What’s so great about women’s clinics? To find out, I went right to the mother lode of women’s ski information: TheSkiDiva.com forum. Here’s a sampling of what these women had to say:
• I went on an almost all-male skier weekend, which was one of the least nurturing ski experiences I’d ever had. I think it’s Michelle Parker who in this year’s Warren Miller flick says something like, You never get home from the mountain and say, ‘I shouldn’t have gone out today.’ I think some days there are. I got home from the mountain, felt completely deflated, and registered for the women’s clinic because I knew I didn’t suck and wanted to see whether an all-women environment would be different. I went back to the mountain where I felt demoralized. The best parts were that it was a multiday clinic and there were only 3 other women in my group, all close in skill level and goals. I think it was possible to refine us to this group because there were 60 skiers total. I got a confidence boost when I realized what level group I skied in. It was great hearing another woman in my group say that she was scared of something, and then when I saw her ski something, I knew that I could, too. For what it’s worth, I have skied with guys (2 guys and me) who’ve admitted to saying they’re nervous of something, and for me, that’s comforting; it’s like we’re in this together.

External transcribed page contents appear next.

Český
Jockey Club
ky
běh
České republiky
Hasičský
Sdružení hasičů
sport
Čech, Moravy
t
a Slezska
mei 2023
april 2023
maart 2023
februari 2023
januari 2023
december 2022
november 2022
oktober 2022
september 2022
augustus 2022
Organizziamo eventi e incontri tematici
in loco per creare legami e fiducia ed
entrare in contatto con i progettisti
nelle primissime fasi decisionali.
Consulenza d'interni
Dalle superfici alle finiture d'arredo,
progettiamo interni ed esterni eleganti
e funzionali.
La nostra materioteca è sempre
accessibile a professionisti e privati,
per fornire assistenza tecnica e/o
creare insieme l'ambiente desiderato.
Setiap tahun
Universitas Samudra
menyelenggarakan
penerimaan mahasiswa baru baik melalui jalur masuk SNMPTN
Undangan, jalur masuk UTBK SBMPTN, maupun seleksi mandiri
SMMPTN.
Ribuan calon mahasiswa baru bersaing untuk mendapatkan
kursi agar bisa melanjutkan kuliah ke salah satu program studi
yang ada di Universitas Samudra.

• I go every year to at least one of the women’s clinics they have at my local resort. They are fun and it’s great to learn some new tips and have a blast skiing with other women. I like them because they are just a supportive group of skiers and each one of us encourages everyone throughout the lesson – something I certainly don’t get in other types of lessons.
• I have taken both co-ed and women only clinics. I prefer the women only because I too feel that with other women the atmosphere is supportive and not so competitive. Every time I have been in a co-ed class, there has been one guy who thinks he knows more than the instructor. Then the whole goal of the class changes to be a competition between the two and I get lost. In co-ed classes I have been subjected to feedback from a guy in the class when I prefer to get my feedback from the instructor. The pace in a women only clinic meets my needs too. We stop for bathroom breaks as needed and to get warm if it’s really cold. Other women share what they think I am doing well not what I am doing poorly. They encourage me to take steps outside my comfort zone but do not slam me if I should choose not to take that step. And, I laugh more on the lifts.

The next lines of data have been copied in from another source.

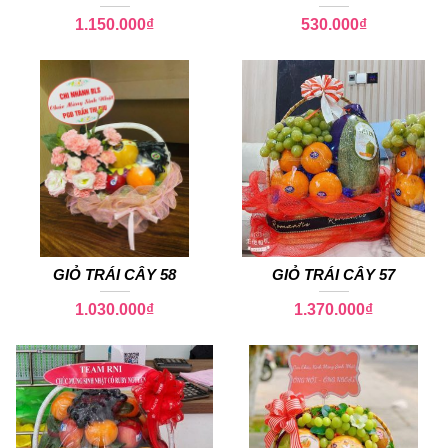
1.150.000
₫
530.000
₫
GIỎ TRÁI CÂY 58
GIỎ TRÁI CÂY 57
1.030.000
₫
1.370.000
₫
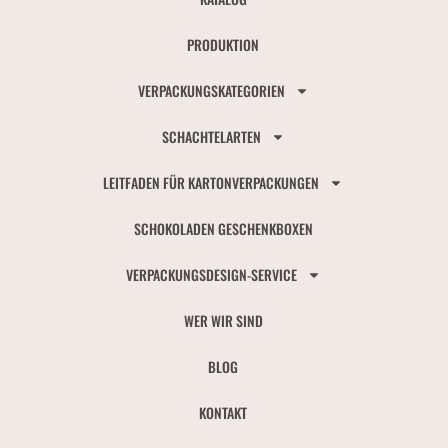
PRODUKTION
VERPACKUNGSKATEGORIEN
SCHACHTELARTEN
LEITFADEN FÜR KARTONVERPACKUNGEN
SCHOKOLADEN GESCHENKBOXEN
VERPACKUNGSDESIGN-SERVICE
WER WIR SIND
BLOG
KONTAKT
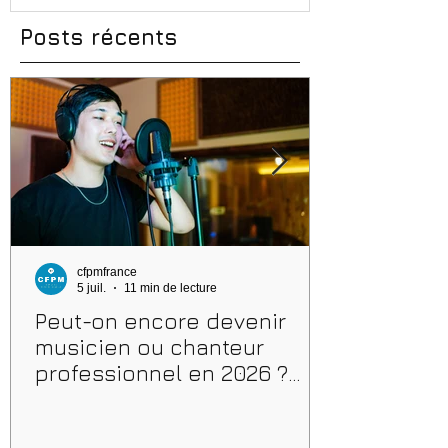
Posts récents
cfpmfrance
5 juil.
11 min de lecture
Peut-on encore devenir
musicien ou chanteur
professionnel en 2026 ?
Conseils, méthodes et
erreurs à éviter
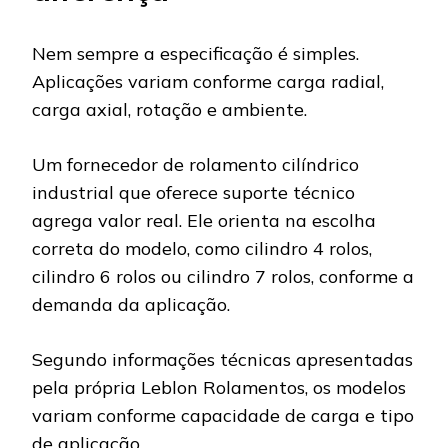
Nem sempre a especificação é simples.
Aplicações variam conforme carga radial,
carga axial, rotação e ambiente.
Um fornecedor de rolamento cilíndrico
industrial que oferece suporte técnico
agrega valor real. Ele orienta na escolha
correta do modelo, como cilindro 4 rolos,
cilindro 6 rolos ou cilindro 7 rolos, conforme a
demanda da aplicação.
Segundo informações técnicas apresentadas
pela própria Leblon Rolamentos, os modelos
variam conforme capacidade de carga e tipo
de aplicação .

• I opted for the women-only because it was the only clinic offered in my area (SoCal)! It turned out to be really fantastic. One of my instructors in Utah was very focused on the difference in the center of gravity between men and women, so the main reason I went to the clinic the first time was to hear more on that subject. The best thing about them – I’ve done two – was meeting new ski buddies. I met two wonderful ladies that I’ve stayed in touch with though we haven’t been able to coordinate skiing again yet. There really wasn’t anything I disliked, other than I wished more folks were signed up. I agree with the other posters – there is a relaxed vibe, we have a great time, we can kvetch about skiing at “that time of the month”, etc etc. Plus the clinic organizer makes the most awesome goodie bags EVER. She sent me one while I was recovering from breast cancer surgery (she is also a survivor) that blew me away. Again, that made-a-new-friend thing…love it.

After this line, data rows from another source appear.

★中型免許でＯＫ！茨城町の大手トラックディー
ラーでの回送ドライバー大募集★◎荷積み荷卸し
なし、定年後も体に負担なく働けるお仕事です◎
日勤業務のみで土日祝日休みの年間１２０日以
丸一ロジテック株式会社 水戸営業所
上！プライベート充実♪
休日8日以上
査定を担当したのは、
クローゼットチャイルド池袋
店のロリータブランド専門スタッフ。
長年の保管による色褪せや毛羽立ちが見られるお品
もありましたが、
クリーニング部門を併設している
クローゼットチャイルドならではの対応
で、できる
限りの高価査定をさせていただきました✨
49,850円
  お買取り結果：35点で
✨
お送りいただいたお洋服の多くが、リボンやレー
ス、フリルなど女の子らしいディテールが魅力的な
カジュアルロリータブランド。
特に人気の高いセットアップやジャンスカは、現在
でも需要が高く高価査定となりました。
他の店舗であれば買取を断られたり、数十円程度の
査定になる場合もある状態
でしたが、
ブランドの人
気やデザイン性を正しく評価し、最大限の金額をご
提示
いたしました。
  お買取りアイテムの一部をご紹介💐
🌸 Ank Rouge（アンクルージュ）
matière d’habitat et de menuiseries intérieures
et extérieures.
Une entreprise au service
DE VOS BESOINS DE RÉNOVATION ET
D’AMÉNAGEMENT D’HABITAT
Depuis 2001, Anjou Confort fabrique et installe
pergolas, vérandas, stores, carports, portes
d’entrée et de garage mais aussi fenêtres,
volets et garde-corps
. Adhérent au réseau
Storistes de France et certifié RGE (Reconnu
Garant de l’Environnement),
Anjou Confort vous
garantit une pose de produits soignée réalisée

• I took a women’s clinic out of curiosity. Women do have different issues than men….our center of mass is lower, we often can have alignment issues because of our wider hips, etc. I was having trouble getting forward on my skis and it was hindering me on tougher terrain. My instructor was able to get me skiing much better in a short amount of time. She had an intuitive sense of things I was struggling with. The two days I spent with her were priceless. I also got to meet a lot of great women skiers. I also got recruited for the ski school, began working last year, and am returning this year and will be taking my Level 1 exam. Because of a women’s clinic, I got offered a fun part-time job, I made some new friends, and I now can take ski clinics several times a week to improve my skills. I’ve learned a lot, but I’ve also realized there is so much more to learn!